In those days, pitchers pitched. Modern pitchers now pitch "deep into the game," walking off the mound to hand the ball in the sixth or seventh inning to a "middle reliever," who, in turn, hands the ball off to a "closer." When the Dodgers beat the Minnesota Twins in the 1965 World Series, Koufax pitched games two, five and seven, astounding by modern standards.
Koufax pitched with grace, consistency and excellence. And by all accounts, handled himself the same way off the field. Handsome, almost regal, you simply could not take your eyes off of him as he pitched. He was the first major league pitcher to hurl four no-hit games, including, in 1965, a perfect game -- no runs, no hits, no walks, no errors. Twenty-seven batters up, and 27 batters down, a feat pulled off only 17 times in the major leagues since 1880.
The Dodgers played the Baltimore Orioles in the 1966 World Series, defying the odds-makers by losing in four straight. Koufax battled arm problems throughout his career, though in 1966 he went 27-9 with a 1.73 ERA. But by the time of the World Series, Koufax simply ran out of gas.
After the Dodgers' 1966 World Series defeat, I picked up the local newspaper and read the shocking headline -- Koufax To Retire. At age 31, the prince walked off the mound, never to return. I cried for two days.
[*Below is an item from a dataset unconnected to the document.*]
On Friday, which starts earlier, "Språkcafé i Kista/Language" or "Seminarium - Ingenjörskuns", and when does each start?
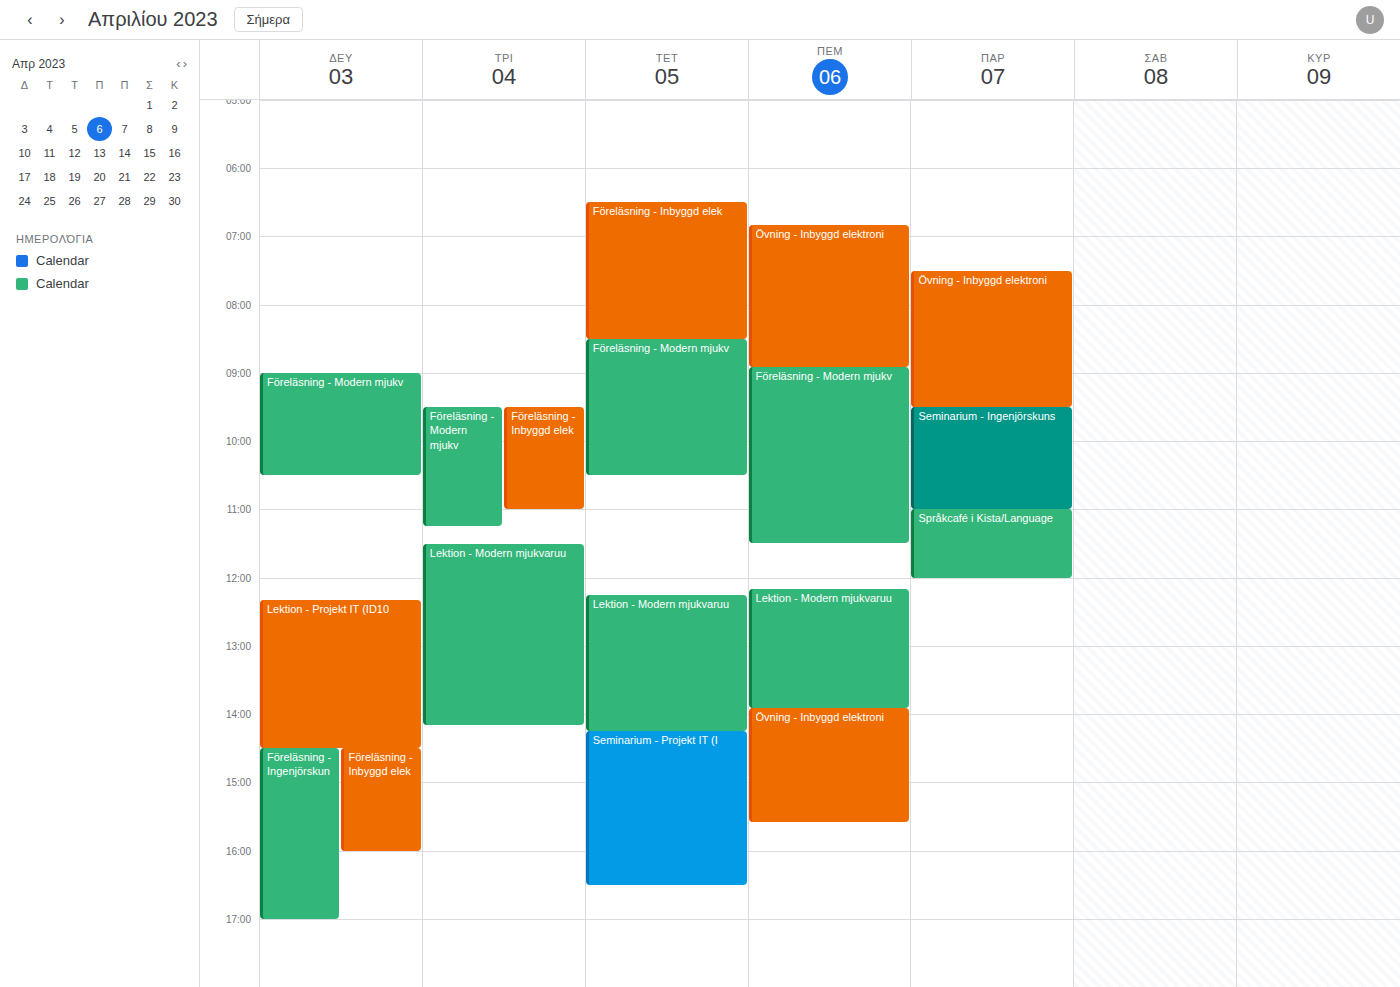
"Seminarium - Ingenjörskuns" 09:30; "Språkcafé i Kista/Language" 11:00.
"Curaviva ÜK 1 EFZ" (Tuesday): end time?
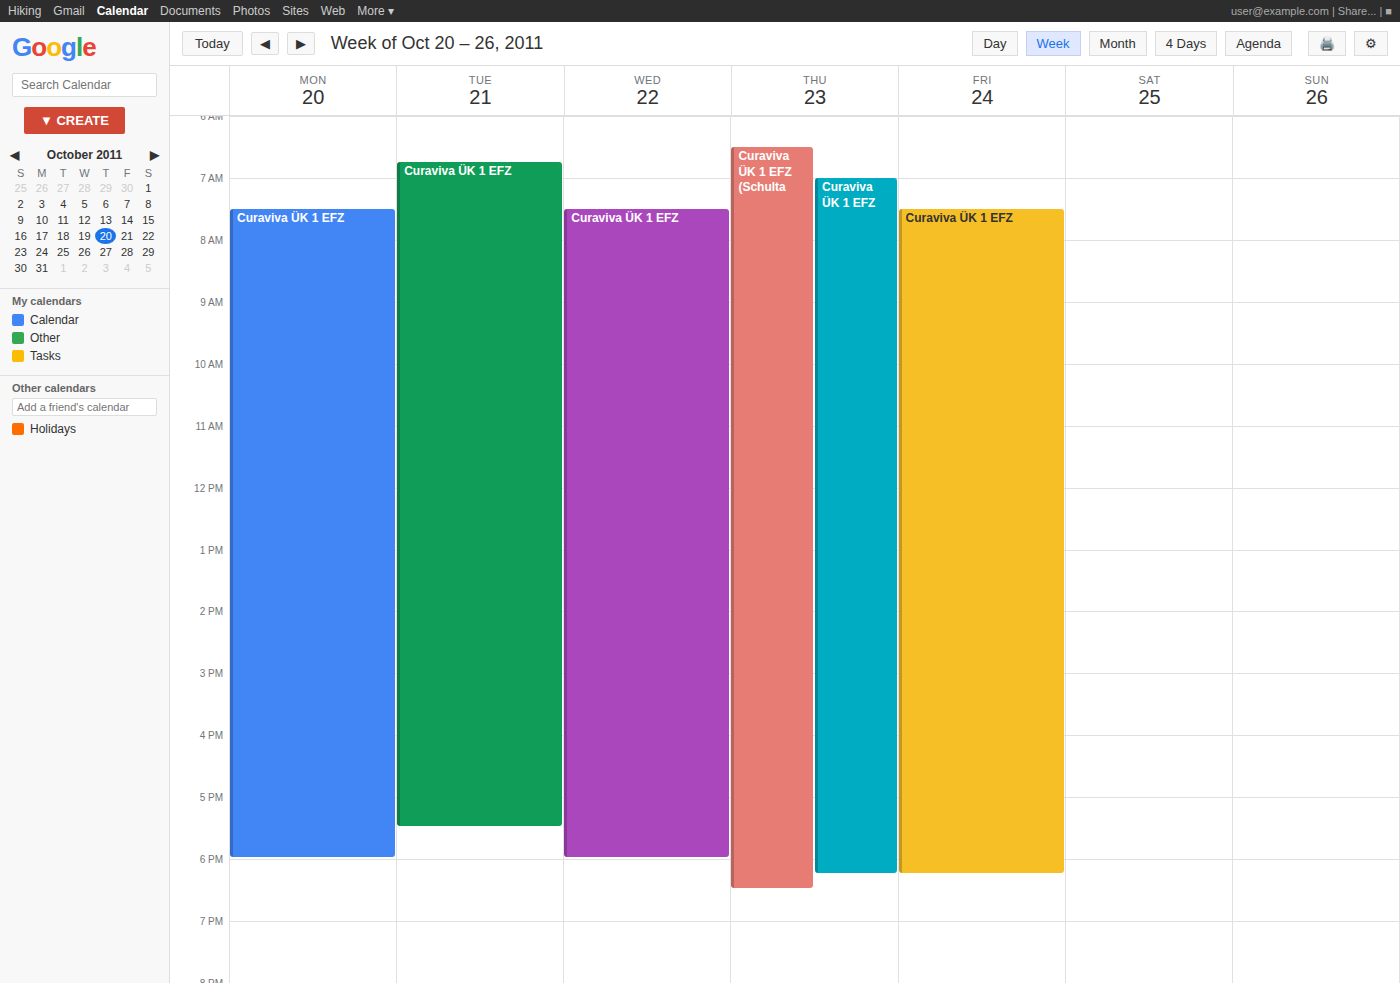
5:30 PM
Now, 40 years later, Koufax and I actually occupied the same space in the same hotel ballroom! I asked renowned Hollywood publicist Warren Cowan, seated at my table, "Is there anyway you can find Sandy Koufax, and ask him if I can go over to his table and shake his hand?"
Cowan left for a few minutes, then he came back and tapped my shoulder, "Done." We grabbed a photographer and approached Koufax's table. The Pitcher stood up. I told him the story of my poem, reciting the first stanza. "Mr. Koufax," I said, "you inspired me as a child, through your class, dignity, consistency, excellence and humility. And you inspire me to this day. It is an honor to shake your hand." He smiled and agreed to take a picture with me.
Oh, by the way, former Vice President Al Gore gave the keynote speech. I barely remember a word he said.